Gerechtshof Den Haag, 19-07-2017, ECLI:NL:GHDHA:2017:2430, BK-17/00029
Gerechtshof Den Haag, 19-07-2017, ECLI:NL:GHDHA:2017:2430, BK-17/00029
Gegevens
- Instantie
- Gerechtshof Den Haag
- Datum uitspraak
- 19 juli 2017
- Datum publicatie
- 29 augustus 2017
- ECLI
- ECLI:NL:GHDHA:2017:2430
- Formele relaties
- Eerste aanleg: ECLI:NL:RBDHA:2016:14943, Bekrachtiging/bevestiging
- Cassatie: ECLI:NL:HR:2018:402
- Zaaknummer
- BK-17/00029
Inhoudsindicatie
In geschil is of belanghebbende recht heeft op de partnervrijstelling als bedoeld in artikel 32, lid 1, onderdeel 4a, Successiewet 1956 in plaats van de aan haar toegekende vrijstelling voor overige verkrijgers als bedoeld in artikel 32, lid 1, onderdeel 4f, van de Successiewet 1956.
Uitspraak
GERECHTSHOF DEN HAAG
Team Belastingrecht
meervoudige kamer
nummer BK-17/00029
Uitspraak van 19 juli 2017
het geding tussen:
mevrouw [X] te [Z] , belanghebbende,
en
de inspecteur van de Belastingdienst, kantoor Eindhoven, de Inspecteur,
inzake het hoger beroep van belanghebbende tegen de uitspraak van de rechtbank Den Haag van 6 december 2016, nummer SGR 16/5188, betreffende de aan belanghebbende opgelegde aanslag in de erfbelasting, betreffende de onder 1.1 vermelde aanslag.

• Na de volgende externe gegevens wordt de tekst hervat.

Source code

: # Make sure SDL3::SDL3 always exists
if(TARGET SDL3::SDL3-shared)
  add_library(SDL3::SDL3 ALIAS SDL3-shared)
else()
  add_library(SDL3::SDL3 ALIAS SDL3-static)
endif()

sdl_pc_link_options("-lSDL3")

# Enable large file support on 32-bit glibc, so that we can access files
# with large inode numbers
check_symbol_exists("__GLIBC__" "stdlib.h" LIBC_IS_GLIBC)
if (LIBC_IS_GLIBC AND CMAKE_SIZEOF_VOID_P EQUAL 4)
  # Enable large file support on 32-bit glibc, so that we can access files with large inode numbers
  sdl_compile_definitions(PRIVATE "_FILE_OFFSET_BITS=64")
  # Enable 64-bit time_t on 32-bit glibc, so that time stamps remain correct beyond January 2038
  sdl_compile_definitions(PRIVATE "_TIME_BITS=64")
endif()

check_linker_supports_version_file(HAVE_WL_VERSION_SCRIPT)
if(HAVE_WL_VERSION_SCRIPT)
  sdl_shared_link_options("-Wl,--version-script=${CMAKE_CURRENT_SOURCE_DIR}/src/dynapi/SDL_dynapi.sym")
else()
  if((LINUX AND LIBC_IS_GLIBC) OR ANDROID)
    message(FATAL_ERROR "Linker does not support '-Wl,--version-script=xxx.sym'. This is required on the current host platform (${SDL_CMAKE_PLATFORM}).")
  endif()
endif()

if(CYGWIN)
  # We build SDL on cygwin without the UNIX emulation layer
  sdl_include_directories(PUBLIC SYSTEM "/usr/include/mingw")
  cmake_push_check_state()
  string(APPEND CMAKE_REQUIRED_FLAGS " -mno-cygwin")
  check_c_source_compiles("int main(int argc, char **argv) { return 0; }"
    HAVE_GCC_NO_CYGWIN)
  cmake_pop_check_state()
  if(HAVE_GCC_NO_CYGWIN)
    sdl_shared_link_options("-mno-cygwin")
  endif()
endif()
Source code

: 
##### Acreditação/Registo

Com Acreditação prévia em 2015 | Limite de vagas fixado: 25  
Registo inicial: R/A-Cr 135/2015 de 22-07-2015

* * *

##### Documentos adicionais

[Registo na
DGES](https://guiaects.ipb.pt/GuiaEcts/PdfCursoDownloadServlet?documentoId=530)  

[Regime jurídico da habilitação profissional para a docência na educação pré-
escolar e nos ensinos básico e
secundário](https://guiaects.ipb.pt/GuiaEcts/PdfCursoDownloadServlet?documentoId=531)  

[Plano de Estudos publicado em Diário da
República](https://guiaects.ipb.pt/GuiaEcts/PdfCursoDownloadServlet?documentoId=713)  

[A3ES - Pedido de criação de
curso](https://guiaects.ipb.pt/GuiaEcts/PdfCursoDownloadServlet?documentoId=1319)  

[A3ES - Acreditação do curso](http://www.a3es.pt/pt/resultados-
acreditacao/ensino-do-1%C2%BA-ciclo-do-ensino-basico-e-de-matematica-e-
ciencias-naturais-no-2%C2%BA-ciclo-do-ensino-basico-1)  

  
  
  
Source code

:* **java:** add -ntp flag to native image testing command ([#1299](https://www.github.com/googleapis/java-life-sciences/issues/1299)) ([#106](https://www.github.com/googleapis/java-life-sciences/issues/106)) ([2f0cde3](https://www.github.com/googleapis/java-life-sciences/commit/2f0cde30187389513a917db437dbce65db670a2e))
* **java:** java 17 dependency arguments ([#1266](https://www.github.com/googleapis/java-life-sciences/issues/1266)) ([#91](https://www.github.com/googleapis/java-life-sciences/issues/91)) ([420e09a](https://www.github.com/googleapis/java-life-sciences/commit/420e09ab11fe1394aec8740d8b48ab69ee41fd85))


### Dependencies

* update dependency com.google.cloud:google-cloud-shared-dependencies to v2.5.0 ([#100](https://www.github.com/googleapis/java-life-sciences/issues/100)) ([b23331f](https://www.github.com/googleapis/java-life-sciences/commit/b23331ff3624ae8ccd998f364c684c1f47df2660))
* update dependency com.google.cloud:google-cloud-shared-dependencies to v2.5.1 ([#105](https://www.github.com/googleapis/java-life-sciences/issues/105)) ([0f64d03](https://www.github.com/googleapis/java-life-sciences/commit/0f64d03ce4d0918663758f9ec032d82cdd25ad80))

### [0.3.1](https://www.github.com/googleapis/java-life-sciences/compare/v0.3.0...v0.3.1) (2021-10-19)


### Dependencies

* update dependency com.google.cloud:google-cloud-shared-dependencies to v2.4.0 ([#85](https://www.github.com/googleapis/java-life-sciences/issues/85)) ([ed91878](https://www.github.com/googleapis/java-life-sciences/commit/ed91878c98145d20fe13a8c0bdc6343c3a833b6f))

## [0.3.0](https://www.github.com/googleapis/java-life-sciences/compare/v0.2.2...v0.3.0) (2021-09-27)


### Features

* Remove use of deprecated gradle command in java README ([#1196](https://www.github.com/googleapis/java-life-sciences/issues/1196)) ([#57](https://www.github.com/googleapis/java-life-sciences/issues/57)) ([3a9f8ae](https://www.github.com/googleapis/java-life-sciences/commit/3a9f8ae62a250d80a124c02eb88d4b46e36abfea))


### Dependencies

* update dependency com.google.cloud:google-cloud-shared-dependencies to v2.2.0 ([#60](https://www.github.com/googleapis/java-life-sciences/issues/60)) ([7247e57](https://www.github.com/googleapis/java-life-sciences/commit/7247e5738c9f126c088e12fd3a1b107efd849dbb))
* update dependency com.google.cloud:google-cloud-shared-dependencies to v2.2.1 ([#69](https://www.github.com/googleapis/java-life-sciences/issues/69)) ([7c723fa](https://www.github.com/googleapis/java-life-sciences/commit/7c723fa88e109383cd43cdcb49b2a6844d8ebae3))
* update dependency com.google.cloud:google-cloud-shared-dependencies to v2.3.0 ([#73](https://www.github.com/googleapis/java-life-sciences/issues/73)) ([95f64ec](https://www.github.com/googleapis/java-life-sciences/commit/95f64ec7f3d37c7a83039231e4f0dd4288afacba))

Aanslag, beschikking en bezwaar en geding in eerste aanleg
De Inspecteur heeft aan belanghebbende met dagtekening 10 maart 2015 een aanslag erfbelasting opgelegd naar een belaste verkrijging van € 720.889. Tevens is bij beschikking € 591 aan belastingrente in rekening gebracht.
De Inspecteur heeft bij uitspraak op bezwaar de aanslag gehandhaafd.
Belanghebbende heeft tegen de uitspraak op bezwaar beroep bij de rechtbank ingesteld. Er is € 46 aan griffierecht geheven. De rechtbank heeft het beroep ongegrond verklaard.